Likeness of love
Nederlands Dans Theater 2 presents four explorations into human connection
Nederlands Dans Theater 2
Presented by Celebrity Series of Boston
Boch Center Shubert Theatre
Jan. 26 – 27
It was not about loving. It was about making love: mechanically, practically. Then it was about the performance of love; a farce between partners, put on first for outsiders, then for one another as well. Finally, it was about the experiment of love: a bewildering process of trial and error.
In their second visit to Boston, Nederlands Dans Theater 2 (NDT2) staged four exquisite treatises of how we try to love one another. As the younger, more experimental sister to the Nederlands Dans Theater, NDT2 was originally founded with the goal of feeding young talent into the main company. However, it soon took on a life of its own, attracting choreographers to create their most exploratory work on the company’s blank canvas of impeccably skilled, vibrant young dancers. As the evening clearly demonstrated, the classically-trained dancers possess a superlative ability to soak in any form of choreographic language, to convey the full volume of each choreographer’s unique message.
In the opening piece by Edward Clug, dancers use his extraordinary movement vocabulary to look for the titular mutual comfort in one another. They interlock with one another, pushing and pulling like mechanisms in search of resonance, before disengaging for their next potential partner. Clug enables this disinterested functionality through the use of pas de deux so seamless that it is hard to tell whether one dancer is lifting his partner off the ground, or if she is in fact pulling him into the air — draining their relationship of all intentionality.
Sol León and Paul Lightfoot then explored the performative aspects of love through a piece that was at once comedic and dark.

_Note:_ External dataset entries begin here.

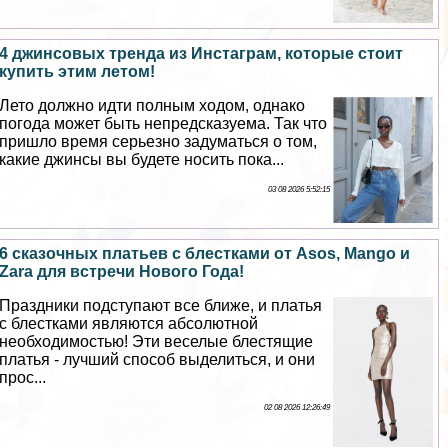
4 джинсовых тренда из Инстаграм, которые стоит
купить этим летом!
Лето должно идти полным ходом, однако
погода может быть непредсказуема. Так что
пришло время серьезно задуматься о том,
какие джинсы вы будете носить пока...
03 08 2026 5:52:15
6 сказочных платьев с блестками от Asos, Mango и
Zara для встречи Нового Года!
Праздники подступают все ближе, и платья
с блестками являются абсолютной
необходимостью! Эти веселые блестящие
платья - лучший способ выделиться, и они
прос...
02 08 2026 12:26:49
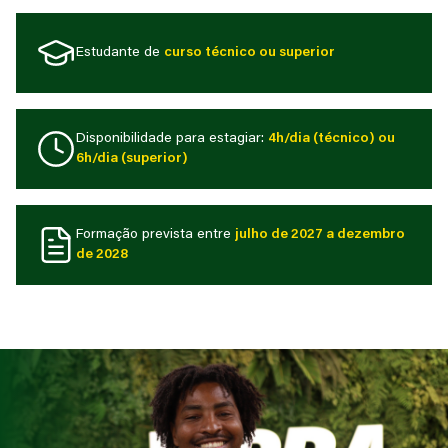
Estudante de
curso técnico ou superior
Disponibilidade para estagiar:
4h/dia (técnico) ou
6h/dia (superior)
Formação prevista entre
julho de 2027 a dezembro
de 2028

Set against a background of generic cabaret and salsa tunes, Sad Case is a parody of the ornate mating dances we put on and an exposé of their soul-crushing nature. Flirtatious scenes, taken straight out of a club, are portrayed in jerky and exaggerated ways with adages pushed to an almost vulgar degree. Throughout this, the dancers maintain macabre expressions, almost shocked at what their bodies are doing.
In a similar fashion, Wir sagen uns Dunkles conjures the mating dances of pigeons, through an incoherent assemblage of short pieces. Dancers’ motions grow increasingly stuttered, and their props and costumes (from shimmering pants to hankerchiefs to fake eyelashes) grow increasingly illogical. Like birds, they mindlessly employ the next shiniest object at hand to catch the attention of a potential mate.
Lastly, León and Lightfoot returned with perhaps the most thematically bewildering piece of the night. SH-BOOM! portrayed a series of male dancers in their underwear (or less) trying to assert themselves within an oppressive coterie of women in severe black dresses. They navigate one another, in both triumph and fear, and in the end their relationship is even more of a question mark than when it began.
Overall, the evening was rich with possible interpretations enabled by an innovative set of choreographers let loose on a cast of deft dancers. We left the theater inspired, invigorated, reflective, and in eager anticipation of NDT2’s Boston return.